Utilizing Entity resolution and relationship synthesis to bridge reports.

In [None]:
from semantica.kg import GraphBuilder
from semantica.deduplication import DuplicateDetector
from semantica.conflicts import ConflictDetector

gb = GraphBuilder(merge_entities=True)
kg = gb.build(sources=[{"text": text} for text in clean_docs[:10]])

detector = DuplicateDetector(similarity_threshold=0.85)

print(f"GraphRAG Synthesis Complete: {kg.number_of_nodes()} Entity Nodes mapped.")

## 4. The Intelligence Test: Multi-Source Linkage

Intelligence query: "What are the current global security challenges mentioned across different regions?"

Vector RAG will likely return fragments about specific countries but fail to group them. GraphRAG will traverse nodes of type Region to find shared CHALLENGE edges.

In [None]:
from semantica.reasoning import GraphReasoner

query = "Identify interconnected security risks across the UN and major regions."
print(f"Investigative Query: {query}\n")

print("--- Standard Vector Recall ---")
q_vec = v_core.embedding_generator.generate_embeddings(query)
v_res = vs.search_vectors(q_vec, k=3)
for r in v_res:
    print(f"Recall: {r['metadata']['text'][:150]}...")

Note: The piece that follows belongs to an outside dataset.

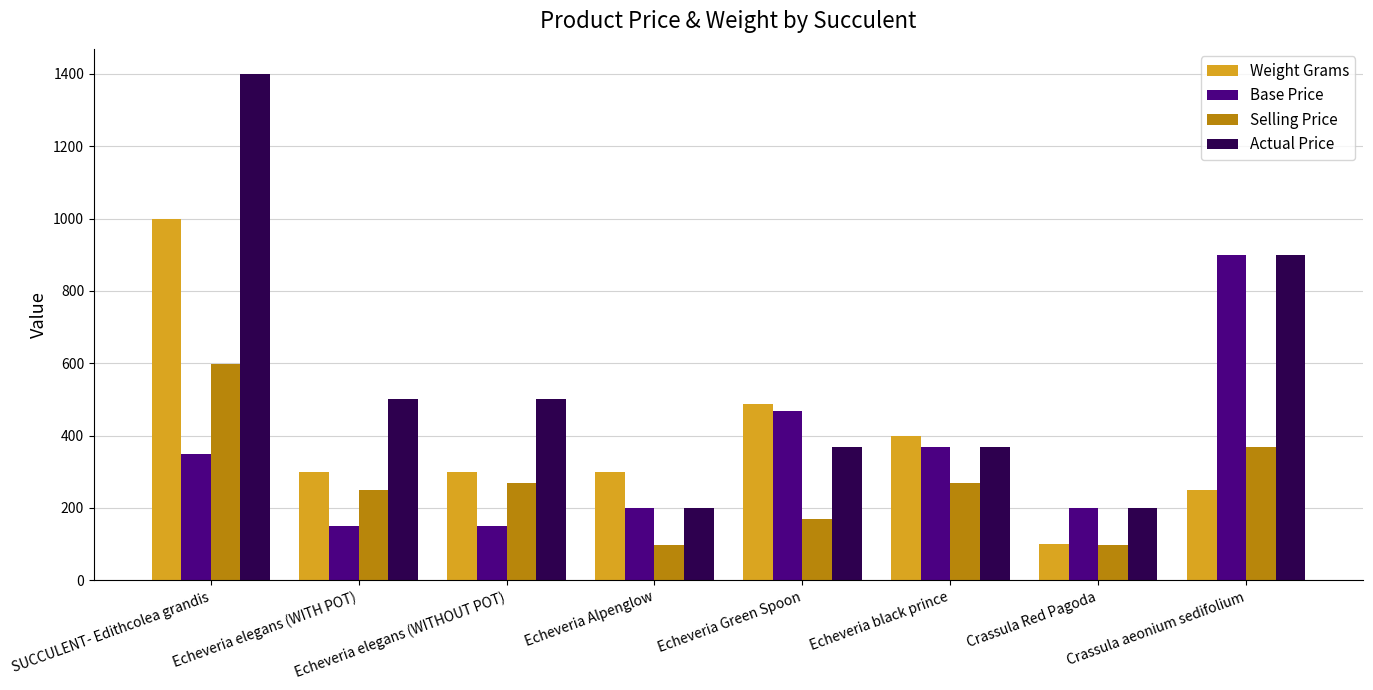

List the series in order of their overall mean, highest first.

Actual Price, Weight Grams, Base Price, Selling Price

print("\n--- Graph Intelligence Reasoning ---")
reasoner = GraphReasoner(graph=kg)
g_res = reasoner.reason(query, depth=2)
print(f"Final Combined Intelligence: {g_res[:400]}...")

## 5. Visualizing the Semantic Network

We visualize how the Semantica engine has mapped the relationships between global actors and current events.

In [None]:
from semantica.visualization import KGVisualizer
import matplotlib.pyplot as plt

KGVisualizer().visualize_network(
    kg, 
    layout="spring", 
    output="static",
    title="Intelligence Connectivity Map"
)
plt.show()